Dos pitidos y un Austin 10, de color azul de ultramar, se paró junto a la acera. Daldry salió del automóvil para abrirle la puerta del copiloto a Alice.

– ¿Tiene coche? -dijo sorprendida.

– Acabo de robarlo.

– ¿Va en serio?

– Si su vidente le hubiese predicho que se iba a topar con un elefante rosa en el valle de Punyab, ¿la habría creído? ¡Pues claro que tengo coche!

– Gracias por burlarse tan abiertamente de mí, y perdone mi sorpresa, pero es la única persona que conozco que posee su propio automóvil.

– Es un modelo de ocasión. Y no es que sea un Rolls, lo constatará rápidamente por sus amortiguadores, pero no se calienta y cumple honrosamente su cometido. Lo aparco siempre en alguno de los cruces que pinto, está presente en cada uno de mis lienzos, es un ritual.

– Un día debería enseñarme esos lienzos -dijo Alice acomodándose dentro.

Daldry farfulló algunas palabras incomprensibles, el embrague crujió un poco y el coche se lanzó a la carretera.

– No querría parecerle entrometida, pero ¿podría decirme adónde vamos?

– ¿Adónde quiere que vayamos? -repuso Daldry-. ¡A Brighton, por supuesto!
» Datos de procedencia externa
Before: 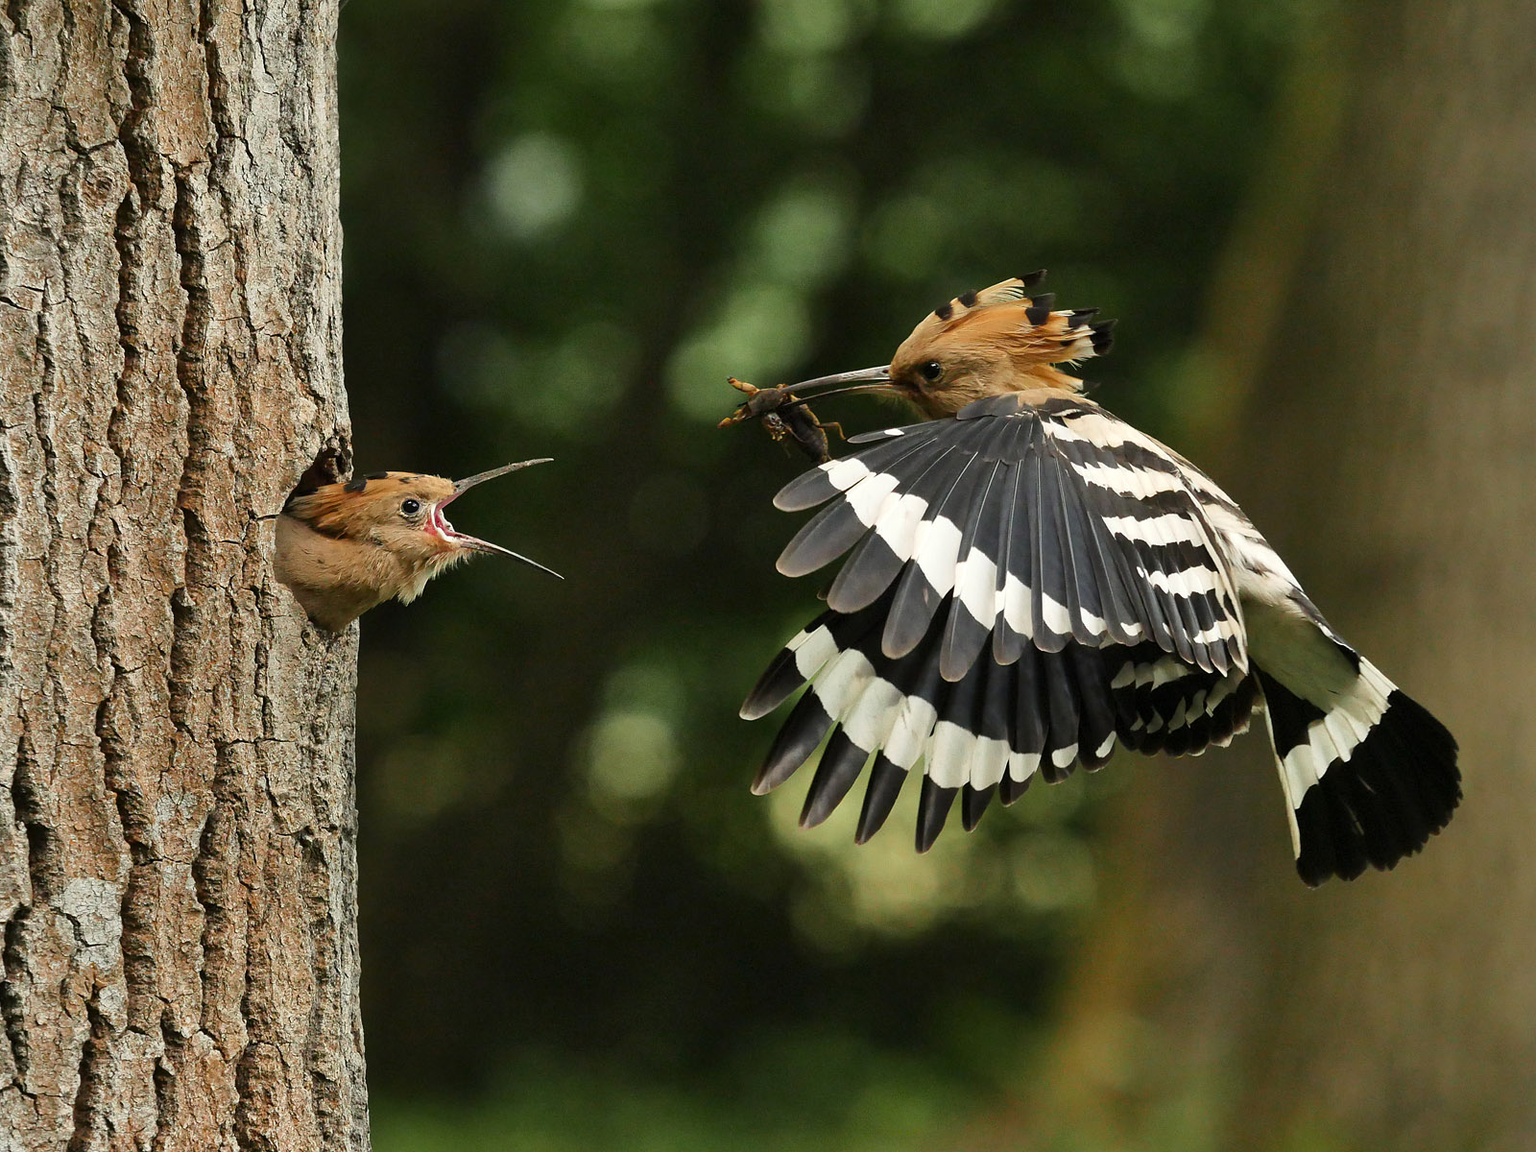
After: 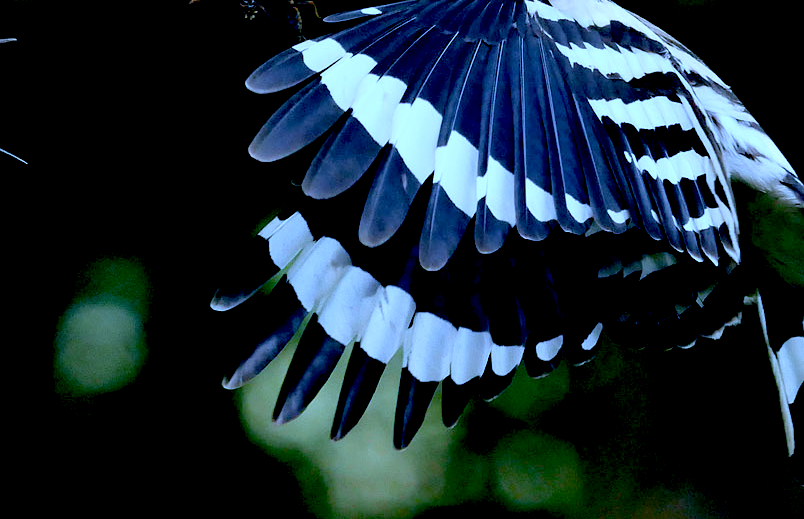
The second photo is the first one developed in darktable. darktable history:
white balance: red 0.766, blue 1.537
crop: left 35.03%, top 36.625%, right 14.663%, bottom 20.057%
exposure: black level correction 0.056, compensate highlight preservation false
vignetting: fall-off start 100%, brightness -0.406, saturation -0.3, width/height ratio 1.324, dithering 8-bit output, unbound false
– ¿A Brighton? ¿Y para qué?

– Para que pueda visitar a esa vidente y le haga todas las preguntas que debería haberle hecho ayer.

– Pero eso es una completa locura…

– Llegaremos dentro de una hora y treinta minutos, dos horas si hay hielo en la carretera, no veo ninguna locura en ello. Habremos vuelto antes de la puesta de sol y, aunque nos sorprenda la noche en el camino de vuelta, las dos grandes bolas cromadas que ve delante a cada lado de la calandra son faros… ¿Ve? Yo creo que no nos aguarda nada muy peligroso, en realidad.